Un brevet coûte entre 25 000$ et 30 000$ par pays et dans une seule langue. (Photo courtoisie)
Groupe MAADI possède huit brevets et un autre est en cours de PCT. « Nous sommes très sélectifs dans ce qu’on veut protéger. »
Un atout majeur
La Chambre de commerce du Montréal métropolitain est d’avis que la propriété intellectuelle constitue un atout économique et stratégique de taille pour les entreprises. « Pour protéger vos innovations et mieux prévoir les enjeux, la PI doit être au cœur de vos réflexions », mentionne-t-on sur le site Internet de l’organisme, qui a cependant décliné la demande d’entrevue du magazine AL13.
Propulsio 360° de Montréal, un cabinet d’avocats spécialisés en la matière, estime que toute entreprise, petite ou grande, a intérêt à identifier les actifs intellectuels, à les protéger et à les convertir en droits de propriété intellectuelle afin d’en faire un outil stratégique efficace.

++++++

Imprimez sans la moindre modification le passage du texte sur la propriété intellectuelle qui commence par « Un brevet coûte » et se poursuit jusqu'à « du magazine AL13. ».

Données:
++++++

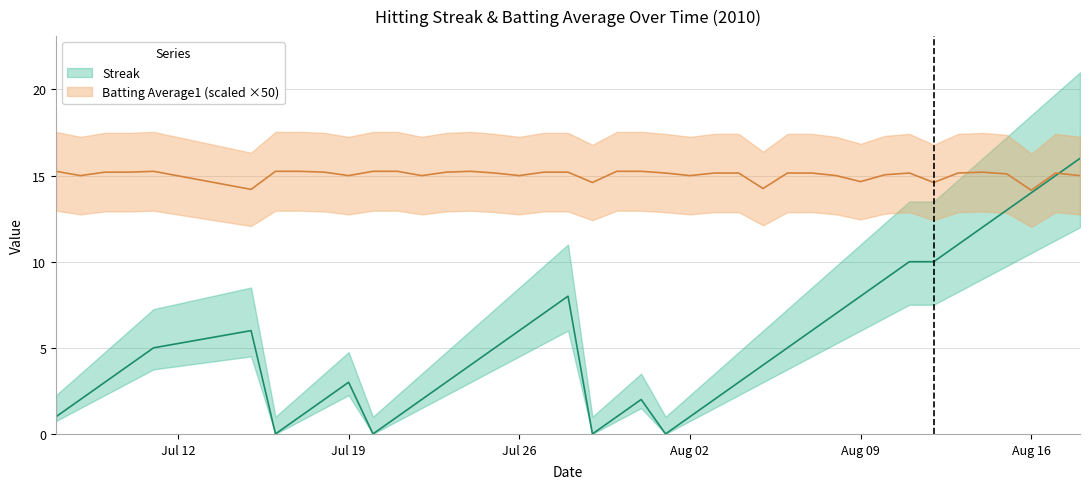

Which series has the widest spread of values?

streak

++++++

Réponse écrite:
Un brevet coûte entre 25 000$ et 30 000$ par pays et dans une seule langue. (Photo courtoisie)
Groupe MAADI possède huit brevets et un autre est en cours de PCT. « Nous sommes très sélectifs dans ce qu’on veut protéger. »
Un atout majeur
La Chambre de commerce du Montréal métropolitain est d’avis que la propriété intellectuelle constitue un atout économique et stratégique de taille pour les entreprises. « Pour protéger vos innovations et mieux prévoir les enjeux, la PI doit être au cœur de vos réflexions », mentionne-t-on sur le site Internet de l’organisme, qui a cependant décliné la demande d’entrevue du magazine AL13.